Secondo l'accusa, fu la bocchetta d'aspirazione dell'impianto a tenere sotto Sofia Bernkopf, dopo averle intrappolato i lunghi capelli. Tale era la sua potenza che - sempre secondo i consulenti del pm Salvatore Giannino e di Stefano Grolla, l'avvocato vicentino dei coniugi Bernkopf costituitisi parte civile - nemmeno un adulto sarebbe riuscito a liberarsi. Per tirar fuori la dodicenne parmigiana da quell'abisso profondo 80 centimetri fu necessario strappare con la ciocca imprigionata anche un lembo di cuoio capelluto. Secondo i medici legali della difesa, Edoardo Franchi e Martina Fogardi, invece Sofia avrebbe perso i sensi, annegando dopo un trauma cranico provocato da non si sa bene da quale urto (al quale nessuno ha assistito). Una ricostruzione che non contempla i capelli risucchiati dalla bocchetta. La tesi si basa piuttosto su un ematoma individuato nella zona temporale della bimba. Ed è quando si è parlato di questo che la mamma di Sofia non ha più resistito. «No, signora, non faccia così» le ha detto con voce calma il giudice Gianluca Massaro, mentre lei dopo lo sfogo usciva in lacrime, rincuorata dall'ufficiale di pg presente in aula.

Oltre sette ore è durata l'udienza. Dure, di battaglia, con gli ingegneri Orsini e Massaro, consulenti di Procura e parte civile al fianco di Giannino e Grolla impegnati a smantellare le ricostruzioni della controparte. L'ematoma sulla tempia della bimba c'era, in effetti. Ma ha una spiegazione medica che non lo collega per forza a un trauma, come sa bene anche il padre della piccola, Edoardo Bernkopf, medico chirurgo oltre che odontoiatra. Sofia per quattro giorni è stata tenuta in vita grazie alla circolazione extracorporea che prevede la somministrazione di massicce dosi di anticoagulanti. Tutto il suo corpo era costellato di ematomi oltre a quello evidenziato dai periti della difesa. E nemmeno si può escludere che la piccola, nel disperato tentativo di liberarsi da ciò che la teneva sott'acqua abbia scosso la testa, colpendo la parete sommersa della vasca.
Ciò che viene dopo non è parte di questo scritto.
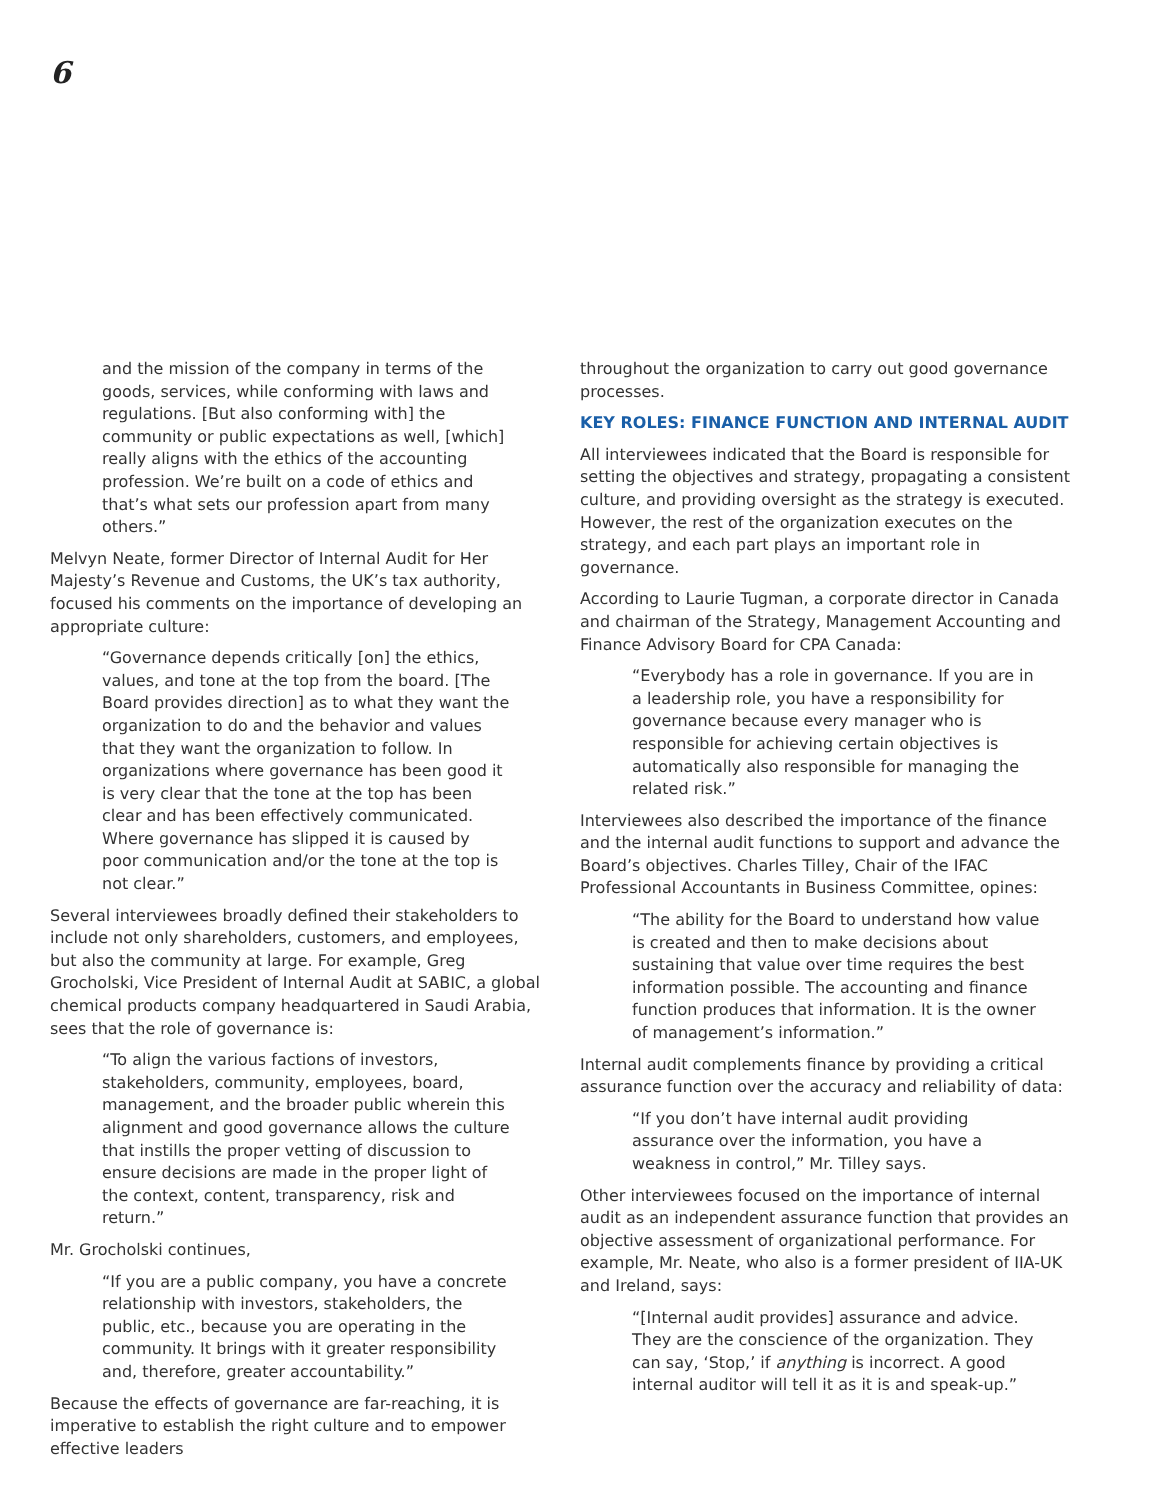6
and the mission of the company in terms of the goods, services, while conforming with laws and regulations. [But also conforming with] the community or public expectations as well, [which] really aligns with the ethics of the accounting profession. We’re built on a code of ethics and that’s what sets our profession apart from many others.”
Melvyn Neate, former Director of Internal Audit for Her Majesty’s Revenue and Customs, the UK’s tax authority, focused his comments on the importance of developing an appropriate culture:
“Governance depends critically [on] the ethics, values, and tone at the top from the board. [The Board provides direction] as to what they want the organization to do and the behavior and values that they want the organization to follow. In organizations where governance has been good it is very clear that the tone at the top has been clear and has been effectively communicated. Where governance has slipped it is caused by poor communication and/or the tone at the top is not clear.”
Several interviewees broadly defined their stakeholders to include not only shareholders, customers, and employees, but also the community at large. For example, Greg Grocholski, Vice President of Internal Audit at SABIC, a global chemical products company headquartered in Saudi Arabia, sees that the role of governance is:
“To align the various factions of investors, stakeholders, community, employees, board, management, and the broader public wherein this alignment and good governance allows the culture that instills the proper vetting of discussion to ensure decisions are made in the proper light of the context, content, transparency, risk and return.”
Mr. Grocholski continues,
“If you are a public company, you have a concrete relationship with investors, stakeholders, the public, etc., because you are operating in the community. It brings with it greater responsibility and, therefore, greater accountability.”
Because the effects of governance are far-reaching, it is imperative to establish the right culture and to empower effective leaders
throughout the organization to carry out good governance processes.
KEY ROLES: FINANCE FUNCTION AND INTERNAL AUDIT
All interviewees indicated that the Board is responsible for setting the objectives and strategy, propagating a consistent culture, and providing oversight as the strategy is executed. However, the rest of the organization executes on the strategy, and each part plays an important role in governance.
According to Laurie Tugman, a corporate director in Canada and chairman of the Strategy, Management Accounting and Finance Advisory Board for CPA Canada:
“Everybody has a role in governance. If you are in a leadership role, you have a responsibility for governance because every manager who is responsible for achieving certain objectives is automatically also responsible for managing the related risk.”
Interviewees also described the importance of the finance and the internal audit functions to support and advance the Board’s objectives. Charles Tilley, Chair of the IFAC Professional Accountants in Business Committee, opines:
“The ability for the Board to understand how value is created and then to make decisions about sustaining that value over time requires the best information possible. The accounting and finance function produces that information. It is the owner of management’s information.”
Internal audit complements finance by providing a critical assurance function over the accuracy and reliability of data:
“If you don’t have internal audit providing assurance over the information, you have a weakness in control,” Mr. Tilley says.
Other interviewees focused on the importance of internal audit as an independent assurance function that provides an objective assessment of organizational performance. For example, Mr. Neate, who also is a former president of IIA-UK and Ireland, says:
“[Internal audit provides] assurance and advice. They are the conscience of the organization. They can say, ‘Stop,’ if anything is incorrect. A good internal auditor will tell it as it is and speak-up.”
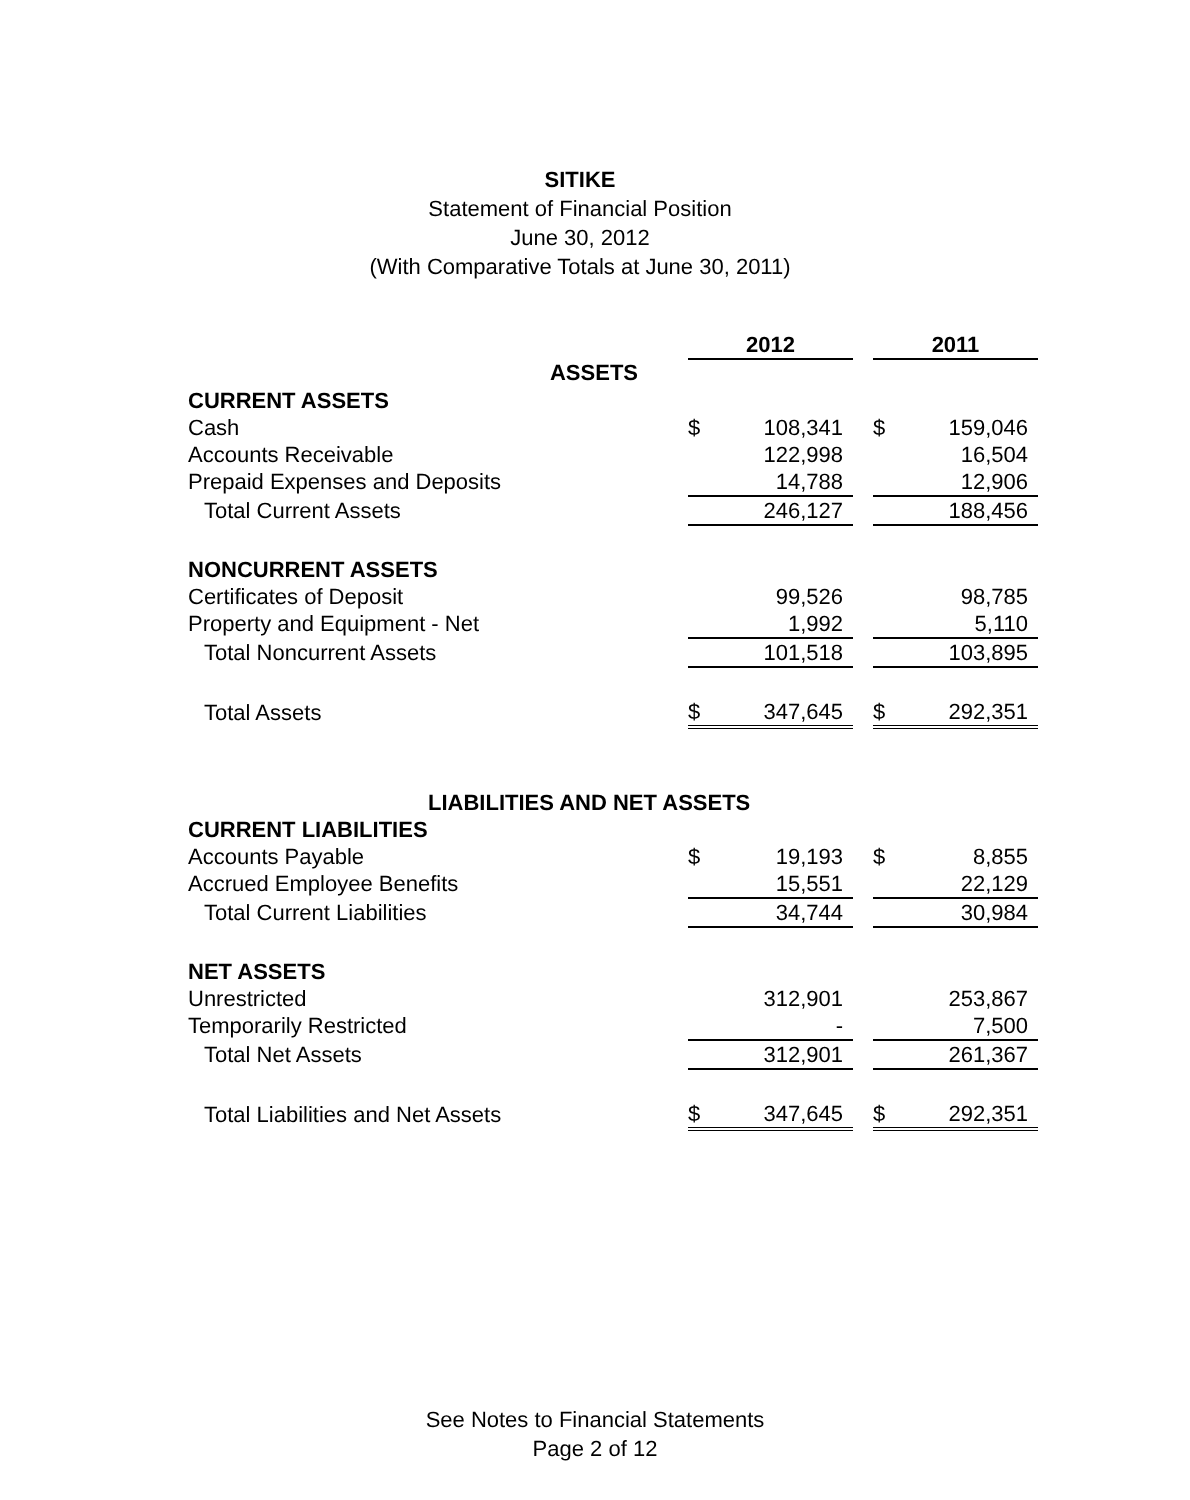SITIKE
Statement of Financial Position
June 30, 2012
(With Comparative Totals at June 30, 2011)
| | 2012 | | | 2011 | |
| ASSETS | | | | | |
| CURRENT ASSETS | | | | | |
| Cash | $ | 108,341 | | $ | 159,046 |
| Accounts Receivable | | 122,998 | | | 16,504 |
| Prepaid Expenses and Deposits | | 14,788 | | | 12,906 |
| Total Current Assets | | 246,127 | | | 188,456 |
| NONCURRENT ASSETS | | | | | |
| Certificates of Deposit | | 99,526 | | | 98,785 |
| Property and Equipment - Net | | 1,992 | | | 5,110 |
| Total Noncurrent Assets | | 101,518 | | | 103,895 |
| Total Assets | $ | 347,645 | | $ | 292,351 |
| LIABILITIES AND NET ASSETS | | | | | |
| CURRENT LIABILITIES | | | | | |
| Accounts Payable | $ | 19,193 | | $ | 8,855 |
| Accrued Employee Benefits | | 15,551 | | | 22,129 |
| Total Current Liabilities | | 34,744 | | | 30,984 |
| NET ASSETS | | | | | |
| Unrestricted | | 312,901 | | | 253,867 |
| Temporarily Restricted | | - | | | 7,500 |
| Total Net Assets | | 312,901 | | | 261,367 |
| Total Liabilities and Net Assets | $ | 347,645 | | $ | 292,351 |
See Notes to Financial Statements
Page 2 of 12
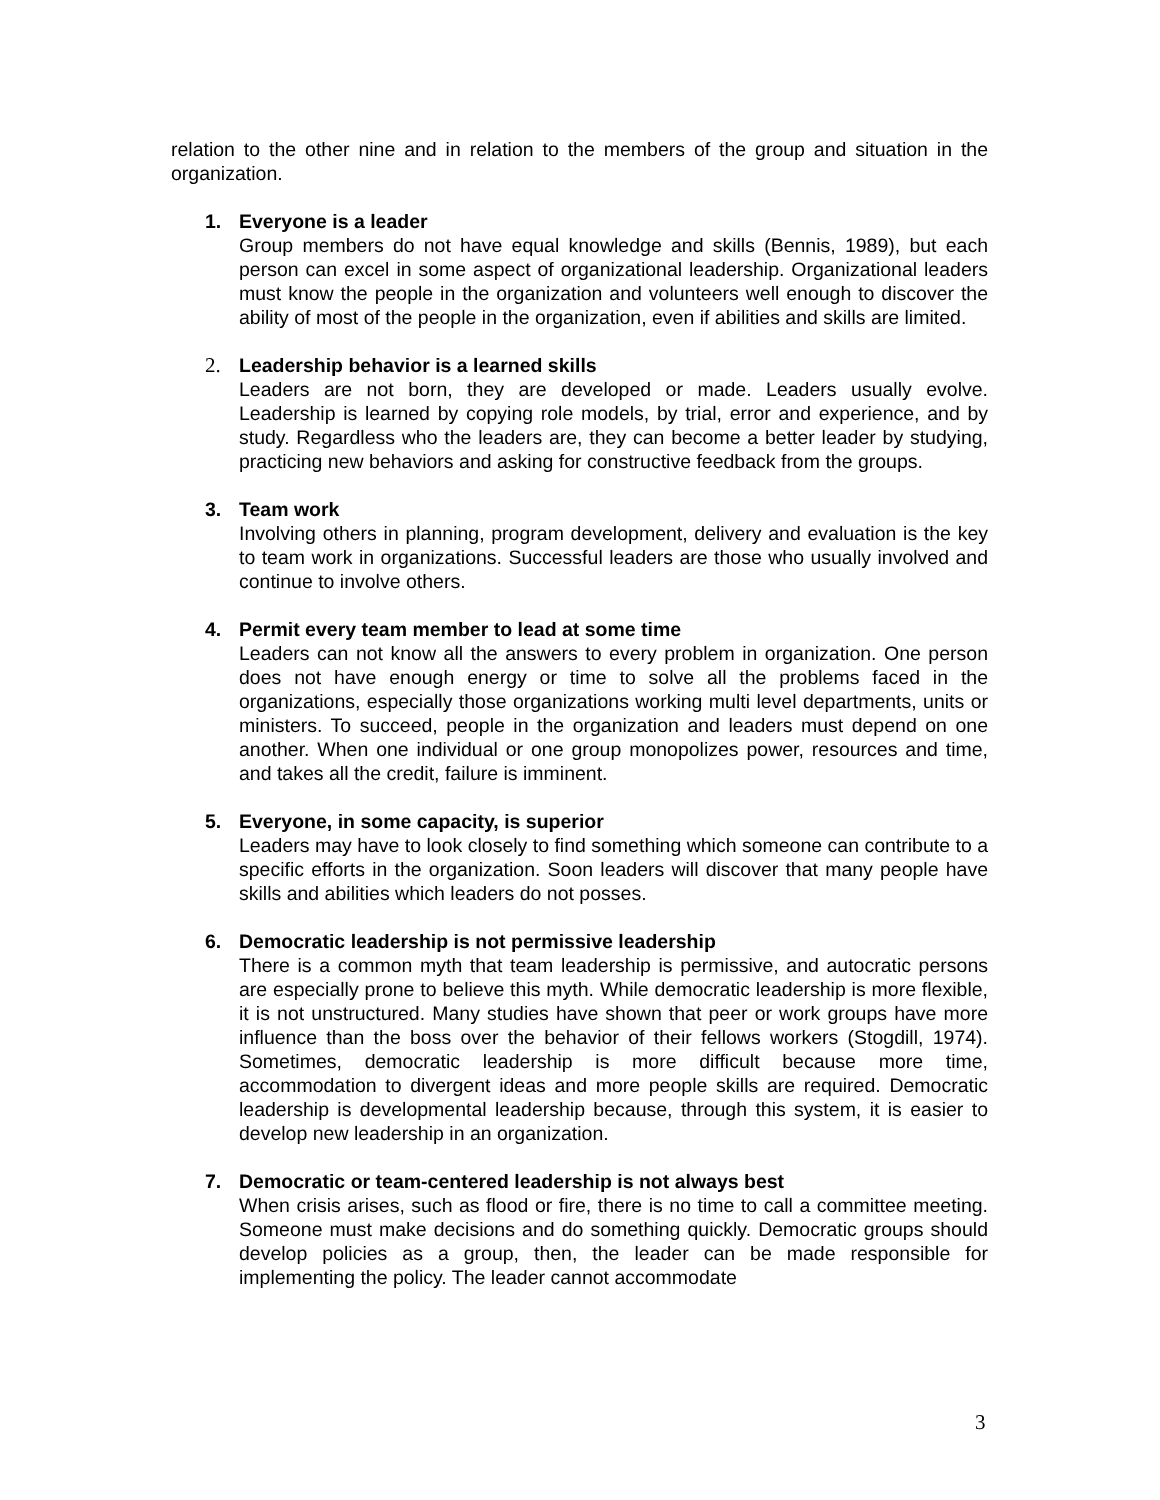relation to the other nine and in relation to the members of the group and situation in the organization.
1. Everyone is a leader
Group members do not have equal knowledge and skills (Bennis, 1989), but each person can excel in some aspect of organizational leadership. Organizational leaders must know the people in the organization and volunteers well enough to discover the ability of most of the people in the organization, even if abilities and skills are limited.
2. Leadership behavior is a learned skills
Leaders are not born, they are developed or made. Leaders usually evolve. Leadership is learned by copying role models, by trial, error and experience, and by study. Regardless who the leaders are, they can become a better leader by studying, practicing new behaviors and asking for constructive feedback from the groups.
3. Team work
Involving others in planning, program development, delivery and evaluation is the key to team work in organizations. Successful leaders are those who usually involved and continue to involve others.
4. Permit every team member to lead at some time
Leaders can not know all the answers to every problem in organization. One person does not have enough energy or time to solve all the problems faced in the organizations, especially those organizations working multi level departments, units or ministers. To succeed, people in the organization and leaders must depend on one another. When one individual or one group monopolizes power, resources and time, and takes all the credit, failure is imminent.
5. Everyone, in some capacity, is superior
Leaders may have to look closely to find something which someone can contribute to a specific efforts in the organization. Soon leaders will discover that many people have skills and abilities which leaders do not posses.
6. Democratic leadership is not permissive leadership
There is a common myth that team leadership is permissive, and autocratic persons are especially prone to believe this myth. While democratic leadership is more flexible, it is not unstructured. Many studies have shown that peer or work groups have more influence than the boss over the behavior of their fellows workers (Stogdill, 1974). Sometimes, democratic leadership is more difficult because more time, accommodation to divergent ideas and more people skills are required. Democratic leadership is developmental leadership because, through this system, it is easier to develop new leadership in an organization.
7. Democratic or team-centered leadership is not always best
When crisis arises, such as flood or fire, there is no time to call a committee meeting. Someone must make decisions and do something quickly. Democratic groups should develop policies as a group, then, the leader can be made responsible for implementing the policy. The leader cannot accommodate
3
Per la tragedia sono accusati a vario titolo di omicidio colposo aggravato sette imputati che sarebbero stati otto, se nel 2022 non fosse sopraggiunta la morte del patriarca Edo Cafissi, a 95 anni, che, a 91 (quindi prima della tragedia) stando alle testimonianze avrebbe anche perso molto della vigoria mentale e fisica per un gravissimo incidente.

Due degli imputati ieri hanno reso dichiarazioni spontanee. Giampiero Livi lo ha fatto per ribadire la propria estraneità alla gestione del Texas (che avesse un ruolo è invece stato sostenuto da più testi nelle scorse udienze), mentre Thomas Bianchi, 19enne all'epoca dei fatti, ha parlato per rinfrescare a tutti la memoria sulle proprie condizioni di lavoro, tra turni massacranti e pratiche di «nonnismo» subite dai bagnini più anziani. Bianchi è imputato con le sorelle Elisabetta e Simonetta Cafissi, titolari dello stabilimento, i rispettivi mariti e datori di lavoro, Livi e Mario Assuero Marchi, il bagnino esperto Emanuele Fulceri ed Enrico Lenzi, fornitore dell'impianto.

Impianto per il quale qualcuno aveva anche attestato la conformità e la sicurezza. Nei giorni scorsi, i due tecnici che avevano rilasciato la certificazione - tanto contestata dall'accusa e da Grolla - sono stati iscritti nel registro degli indagati. Presto, dovrebbero essere interrogati per capire sulla base di quali elementi abbiano firmato il certificato.

A fine udienza, Edoardo Bernkopf ha commentato che «oltre alla piccola Sofia, vittima dell’operato dei Cafissi sembrerebbe anche il bagnino Bianchi utilizzato nella difesa Cafissi come unico capro espiatorio: non avrebbe operato il salvataggio di mia figlia, ma di fatto, non era stato messo dalla proprietà nelle condizioni di poter garantire la sicurezza dei bagnanti». La prossima udienza, il 15 luglio, servirà a calendarizzare le prossime tappe del processo. In settembre, il verdetto.